On April 1, 2005, Kasumi, along with the towns of Mikata and Muraoka (both from Mikata District), was merged to create the town of Kami (in Mikata District), and no longer exists as an independent municipality.
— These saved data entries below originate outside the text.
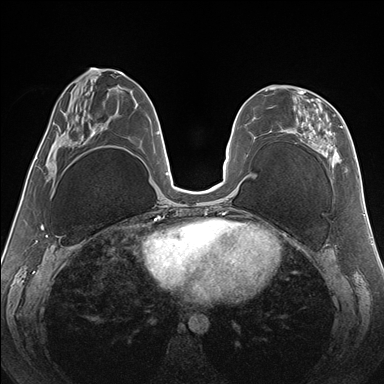
Breast MRI (dynamic contrast-enhanced), one axial slice. Slice 67 of 176 in the series (ordered by position). Dynamic contrast-enhanced series, time point 2 of 7 at this slice position (early post-contrast). 1.5 T. TE 1.5 ms, TR 4.1 ms. 1.1 mm slice thickness. 384 × 384 image matrix, field of view 330 × 330 mm. Female patient.
Annotated regions visible in this slice (semi-automatically segmented with operator editing):
- enhancing-tissue mask used for the functional tumour volume (all voxels passing the contrast-enhancement thresholds inside the analysis volume; usually the tumour): bounding box (x1, y1, x2, y2) in pixels: (265, 87, 343, 167)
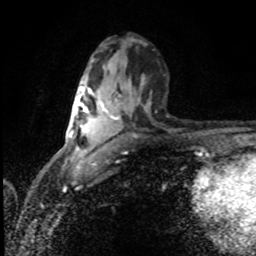
Breast MRI (dynamic contrast-enhanced), one axial slice. Position 45 of 80 along the scan axis. Cropped to one breast. Dynamic contrast-enhanced series, time point 2 of 8 at this slice position (early post-contrast). 1.5 T. TE 4.2 ms, TR 7 ms. 2 mm slice thickness. 256 × 256 image matrix, field of view 150 × 150 mm. Female patient.
Structures marked on this image (semi-automatic segmentation, software-assisted and operator-edited):
- enhancing-tissue mask used for the functional tumour volume (all voxels passing the contrast-enhancement thresholds inside the analysis volume; usually the tumour): bounding box [x1, y1, x2, y2] px = [80, 86, 113, 129]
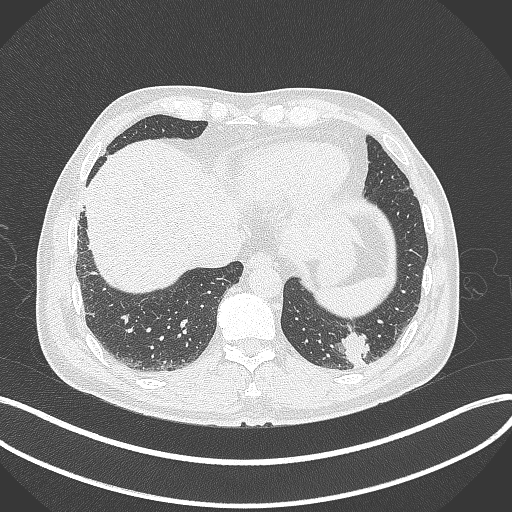
Chest CT, one axial slice; position 59 of 300 along the scan axis; reconstruction kernel B70f; lung window (W 1500 / L -600 HU); 1 mm slice thickness; 512 × 512 image matrix. Male patient, age 54 years. Case-level facts recorded for this patient, not image findings: clinical TNM (as recorded): T1c N0 M1; histopathological grade: G3.
Outlined on this slice (rectangle marked by the reading radiologist):
- lung tumour (recorded histology: adenocarcinoma): bounding box <337,328,371,370> (left, top, right, bottom; pixels)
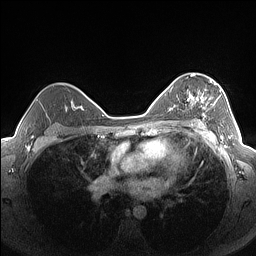
Breast MRI (dynamic contrast-enhanced), one axial slice. Position 103 of 160 along the scan axis. Dynamic contrast-enhanced series, time point 2 of 7 at this slice position (early post-contrast). 1.5 T. TE 1.4 ms, TR 5 ms. 256 × 256 image matrix. Female patient.
Outlined on this slice (semi-automatic segmentation, software-assisted and operator-edited):
- enhancing-tissue mask used for the functional tumour volume (all voxels passing the contrast-enhancement thresholds inside the analysis volume; usually the tumour): box from (x=187, y=80) to (x=221, y=126) px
The portion of Kami that was Kasumi is now known as Kasumi-ku, Kasumi Ward.

==Geography==
===Climate===

Climate data for Kasumi (1991−2020 normals, extremes 1976−present)
| Month | Jan | Feb | Mar | Apr | May | Jun | Jul | Aug | Sep | Oct | Nov | Dec | Year |
| Record high °C (°F) | 19.5 (67.1) | 21.5 (70.7) | 27.1 (80.8) | 32.6 (90.7) | 32.3 (90.1) | 36.1 (97.0) | 37.1 (98.8) | 38.0 (100.4) | 36.4 (97.5) | 31.6 (88.9) | 25.6 (78.1) | 23.8 (74.8) | 38.0 (100.4) |
| Mean daily maximum °C (°F) | 7.8 (46.0) | 8.4 (47.1) | 11.7 (53.1) | 17.1 (62.8) | 21.9 (71.4) | 24.6 (76.3) | 28.8 (83.8) | 30.3 (86.5) | 26.3 (79.3) | 21.3 (70.3) | 16.1 (61.0) | 10.7 (51.3) | 18.8 (65.7) |
| Daily mean °C (°F) | 4.5 (40.1) | 4.7 (40.5) | 7.5 (45.5) | 12.5 (54.5) | 17.2 (63.0) | 20.9 (69.6) | 25.1 (77.2) | 26.2 (79.2) | 22.4 (72.3) | 17.1 (62.8) | 11.9 (53.4) | 7.0 (44.6) | 14.8 (58.6) |
| Mean daily minimum °C (°F) | 1.7 (35.1) | 1.5 (34.7) | 3.5 (38.3) | 8.0 (46.4) | 12.9 (55.2) | 17.5 (63.5) | 22.1 (71.8) | 23.0 (73.4) | 19.2 (66.6) | 13.6 (56.5) | 8.5 (47.3) | 3.9 (39.0) | 11.3 (52.3) |
| Record low °C (°F) | −6.0 (21.2) | −6.4 (20.5) | −4.4 (24.1) | −0.1 (31.8) | 4.7 (40.5) | 9.2 (48.6) | 14.3 (57.7) | 16.2 (61.2) | 10.1 (50.2) | 3.5 (38.3) | 0.9 (33.6) | −4.4 (24.1) | −6.4 (20.5) |
| Average precipitation mm (inches) | 260.4 (10.25) | 163.7 (6.44) | 154.2 (6.07) | 104.5 (4.11) | 112.0 (4.41) | 145.3 (5.72) | 183.8 (7.24) | 153.1 (6.03) | 251.4 (9.90) | 172.3 (6.78) | 204.4 (8.05) | 295.7 (11.64) | 2,213.5 (87.15) |
| Average snowfall cm (inches) | 87 (34) | 63 (25) | 11 (4.3) | 0 (0) | 0 (0) | 0 (0) | 0 (0) | 0 (0) | 0 (0) | 0 (0) | 0 (0) | 37 (15) | 202 (80) |
| Average precipitation days (≥ 1.0 mm) | 22.6 | 17.0 | 15.3 | 11.4 | 10.5 | 10.8 | 12.2 | 9.7 | 12.8 | 12.3 | 16.3 | 21.1 | 172 |
| Average snowy days (≥ 3 cm) | 8.0 | 5.8 | 1.1 | 0 | 0 | 0 | 0 | 0 | 0 | 0 | 0 | 3.3 | 18.2 |
| Mean monthly sunshine hours | 56.9 | 74.3 | 132.6 | 183.7 | 204.0 | 151.1 | 160.9 | 202.8 | 138.8 | 134.0 | 97.2 | 68.5 | 1,603.9 |
Source: JMA

==Popular culture==
The popular visual novel and anime franchise Air was set in Kasumi.

==Transportation==

===Train stations===
- JR-West
  - Sanin Main Line: Kasumi
  - Sanin Main Line: Satsu
  - Sanin Main Line: Shibayama
  - Sanin Main Line: Yoroi
  - Sanin Main Line: Amarube

===Major roads===
Route 178

==Attractions==

===Historical Sites===
- Daijyō-ji Temple
- Amarube Viaduct

===Other===
- Misaki lighthouse A lighthouse in the Japan's highest place.